State and Storage Model
Fluent architecture keeps one shared state model while supporting heterogeneous execution styles.
Shared trie/state principle
A major architectural objective is that applications from different runtime families compose over one state surface, not isolated per-VM stores.
This is what enables synchronous composability without external state bridges.
Account model compatibility
The tech-book presents a simplified account structure aligned with Ethereum-style fields (address, balance, nonce, code hash, code size).
Current Fluent architecture extends account behavior with ownership/routing metadata concepts to support runtime delegation and compatibility mapping where required.
Metadata and projected representations
To bridge execution-environment differences, Fluent architecture includes metadata-oriented patterns such as:
- projected/compatibility address handling for non-native formats,
- metadata storage for runtime-specific context,
- ownership-linked metadata policies.
This is an architectural response to format mismatches (address widths, bytecode containers, storage conventions).

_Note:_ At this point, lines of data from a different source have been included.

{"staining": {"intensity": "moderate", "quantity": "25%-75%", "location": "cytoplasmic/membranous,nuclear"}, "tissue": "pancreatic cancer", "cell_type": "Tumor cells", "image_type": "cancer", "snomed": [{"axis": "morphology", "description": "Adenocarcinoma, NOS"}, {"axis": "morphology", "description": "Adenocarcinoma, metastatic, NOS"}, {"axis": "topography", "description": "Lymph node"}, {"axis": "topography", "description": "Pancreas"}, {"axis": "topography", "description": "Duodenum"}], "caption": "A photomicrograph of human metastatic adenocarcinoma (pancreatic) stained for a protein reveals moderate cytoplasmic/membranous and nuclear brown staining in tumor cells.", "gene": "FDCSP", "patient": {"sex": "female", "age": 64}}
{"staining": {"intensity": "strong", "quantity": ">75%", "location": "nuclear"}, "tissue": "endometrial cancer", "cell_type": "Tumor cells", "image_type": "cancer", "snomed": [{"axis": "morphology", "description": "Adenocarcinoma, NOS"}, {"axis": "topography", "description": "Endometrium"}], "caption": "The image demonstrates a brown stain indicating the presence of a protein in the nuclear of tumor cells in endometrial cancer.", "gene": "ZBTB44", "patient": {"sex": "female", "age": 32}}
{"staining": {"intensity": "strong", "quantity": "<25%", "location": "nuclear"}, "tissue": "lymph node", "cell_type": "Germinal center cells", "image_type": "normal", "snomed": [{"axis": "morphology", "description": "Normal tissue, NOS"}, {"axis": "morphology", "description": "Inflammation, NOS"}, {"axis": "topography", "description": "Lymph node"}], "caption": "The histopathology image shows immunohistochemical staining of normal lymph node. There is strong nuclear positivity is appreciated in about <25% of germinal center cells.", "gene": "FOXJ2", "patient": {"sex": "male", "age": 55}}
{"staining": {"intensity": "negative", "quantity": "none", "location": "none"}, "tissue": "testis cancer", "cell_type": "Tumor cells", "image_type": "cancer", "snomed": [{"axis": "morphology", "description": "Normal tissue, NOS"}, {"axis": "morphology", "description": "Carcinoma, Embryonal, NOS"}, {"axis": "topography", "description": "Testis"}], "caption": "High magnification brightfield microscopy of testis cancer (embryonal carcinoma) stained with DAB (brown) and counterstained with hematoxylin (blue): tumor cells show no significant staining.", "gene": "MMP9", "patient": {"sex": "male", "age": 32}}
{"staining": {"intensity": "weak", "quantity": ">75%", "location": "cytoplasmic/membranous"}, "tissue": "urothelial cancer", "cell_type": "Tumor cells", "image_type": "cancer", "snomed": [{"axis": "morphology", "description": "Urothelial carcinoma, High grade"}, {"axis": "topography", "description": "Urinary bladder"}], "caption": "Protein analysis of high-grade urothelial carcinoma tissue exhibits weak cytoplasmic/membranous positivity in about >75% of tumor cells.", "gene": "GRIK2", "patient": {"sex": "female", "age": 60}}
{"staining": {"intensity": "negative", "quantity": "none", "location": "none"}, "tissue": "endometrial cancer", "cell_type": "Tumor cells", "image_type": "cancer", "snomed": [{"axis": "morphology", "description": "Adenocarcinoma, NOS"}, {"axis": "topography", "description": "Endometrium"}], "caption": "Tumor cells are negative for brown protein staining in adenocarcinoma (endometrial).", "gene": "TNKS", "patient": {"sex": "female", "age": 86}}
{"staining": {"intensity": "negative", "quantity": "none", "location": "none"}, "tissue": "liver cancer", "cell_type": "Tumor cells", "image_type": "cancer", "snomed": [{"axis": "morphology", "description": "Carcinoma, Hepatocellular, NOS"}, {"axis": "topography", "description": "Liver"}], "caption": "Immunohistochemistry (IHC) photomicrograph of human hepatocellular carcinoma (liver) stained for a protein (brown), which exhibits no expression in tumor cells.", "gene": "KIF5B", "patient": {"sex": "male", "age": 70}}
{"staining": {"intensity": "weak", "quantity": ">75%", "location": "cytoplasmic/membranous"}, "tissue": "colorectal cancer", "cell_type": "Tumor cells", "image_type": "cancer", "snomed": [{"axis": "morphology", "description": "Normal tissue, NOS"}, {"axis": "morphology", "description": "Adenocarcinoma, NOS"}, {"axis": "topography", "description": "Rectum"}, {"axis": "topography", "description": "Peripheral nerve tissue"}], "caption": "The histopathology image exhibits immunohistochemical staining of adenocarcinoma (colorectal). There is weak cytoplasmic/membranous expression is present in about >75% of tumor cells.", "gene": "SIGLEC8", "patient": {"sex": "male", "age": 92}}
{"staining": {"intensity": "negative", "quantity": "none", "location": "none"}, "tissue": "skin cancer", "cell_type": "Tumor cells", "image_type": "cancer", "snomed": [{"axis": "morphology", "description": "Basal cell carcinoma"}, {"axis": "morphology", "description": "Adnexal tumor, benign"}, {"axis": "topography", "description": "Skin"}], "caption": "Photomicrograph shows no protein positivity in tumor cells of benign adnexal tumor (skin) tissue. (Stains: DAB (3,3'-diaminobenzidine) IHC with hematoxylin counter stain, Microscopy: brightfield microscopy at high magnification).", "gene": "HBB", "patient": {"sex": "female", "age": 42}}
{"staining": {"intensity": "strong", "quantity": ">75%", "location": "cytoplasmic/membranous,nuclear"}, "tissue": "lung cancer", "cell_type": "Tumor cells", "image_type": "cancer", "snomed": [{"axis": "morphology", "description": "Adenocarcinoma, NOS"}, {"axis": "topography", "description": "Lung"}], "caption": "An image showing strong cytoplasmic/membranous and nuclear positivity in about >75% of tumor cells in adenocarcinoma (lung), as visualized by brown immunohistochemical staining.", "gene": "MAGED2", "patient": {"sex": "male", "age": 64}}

Raw vs compatibility views
A recurring design pattern is dual data exposure:
- compatibility-oriented view for mainstream EVM-facing tooling,
- raw/storage-oriented view for infra, proving, indexing, and forensic correctness.
This split appears in RPC and runtime design because storage-level truth and compatibility-level expectations are not always identical for wrapped/runtime-managed accounts.
Why the storage model is host-sensitive
Even though runtime executes business logic, storage correctness is constrained by host/governed commit rules and interruption handling.
So storage architecture is not just “a trie schema”; it is an execution + policy + commit contract.
Practical consequence for builders
Application developers get familiar account interfaces, but protocol/infrastructure developers should remember:
- there are intentional compatibility mappings,
- raw representations can differ,
- proof/indexing systems should choose interfaces based on whether they need compatibility semantics or canonical storage semantics.